My GPU rasterizer produces real-time, interactive renders of complex geometry. In general, involves checking the pixels associated with each triangle's bounding square (transformed to screen space), using barycentric coordinates to determine overlap color and depth for the fragment map, which is then lit using Lamberrt shading. Scene data is loaded from gltf file format and rendered using the pipeline outlined below.

Pipeline

  1. Vertex shading
  2. Primitive assembly with support for triangles read from buffers of index and vertex data
  3. Scanline rasterization
  4. Fragment shading with lighting scheme
  5. Depth buffer for storing and depth testing fragments
  6. Fragment-to-depth-buffer writing (with atomics for race avoidance)

Analysis

SSAA

SSAA FPS

Super-sample anti-aliasing renders a higher resolution image and then samples groups pixels when it reduces it down to output resolution. The technique definitely comes at a performance cost as shown in this chart. The scene used was a duck taking up almost half of the screen. There are 4x as many pixels rendered in SSAAx2. An optimization of the technique was sampling before transferring from fragment to frame buffer, allowing for a smaller frame buffer and less data passed to the "sendImageToPBO" kernel. This may be further optimized by passing less data into the fragment buffer.

SSAA FPS

Another feature is bilinear UV interpolation in order to reduce artifacts and increase texture quality.
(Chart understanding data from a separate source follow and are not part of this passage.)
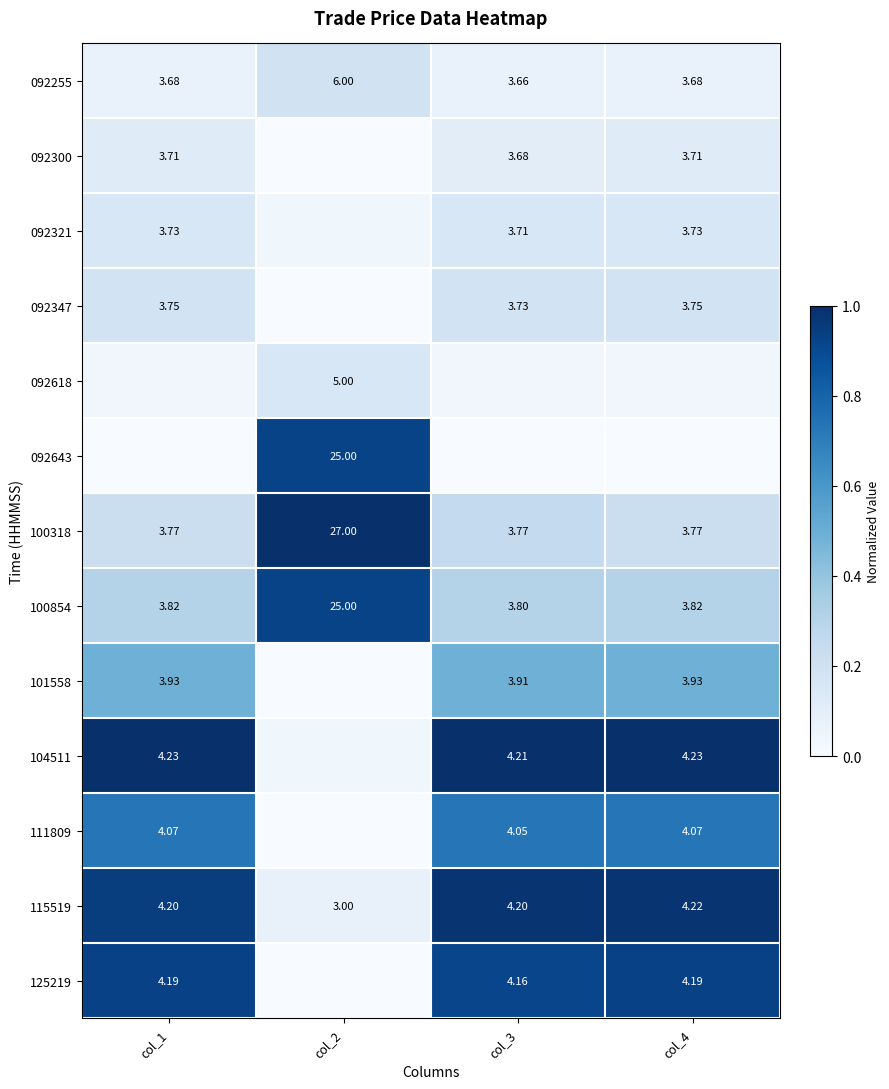

Is the value of 101558 at col_4 greater than the value of 092255 at col_3?

Yes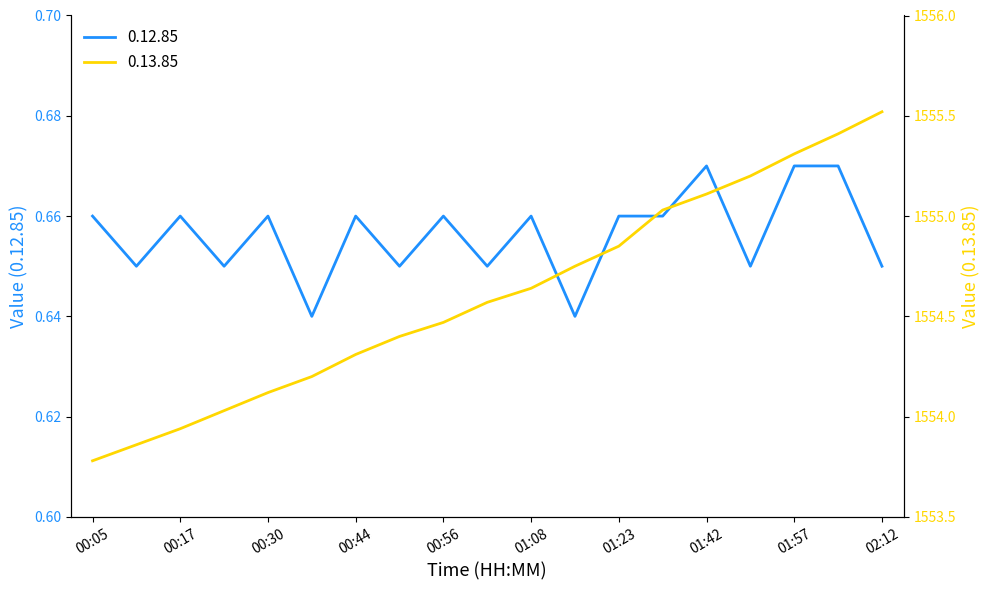

What is the smallest value displayed?

0.6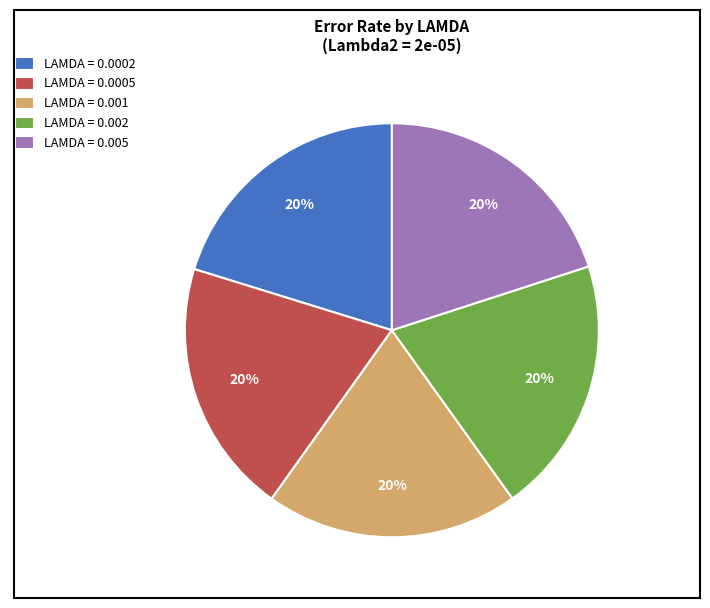

Is there any slice that represents more than half of the pie?

No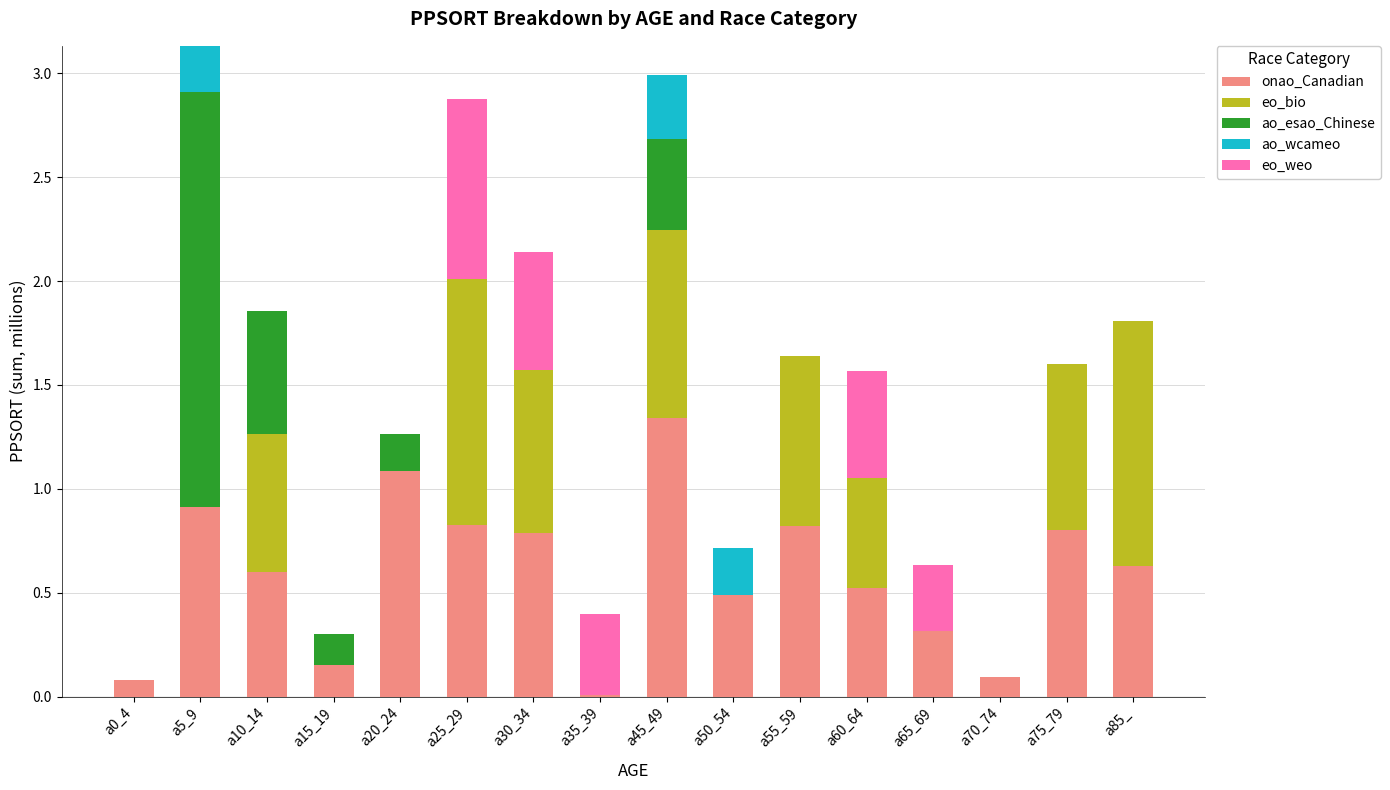

At which label does onao_Canadian reach its peak?

a45_49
This comes at a very small performance cost as shown in the chart. The algorithm was written with minimal computation other than the interpolation (only multiplying at the end, few local variables) in order to be optimized. Shared memory may speed up the memory access part of the procedure, though the low performance cost may not merit further optimization. Vertex color interpolation is also a part of the rasterizer, which comes at a negligible performance cost, since it just requires color to be stored and interpolated once using barycentric coordinates.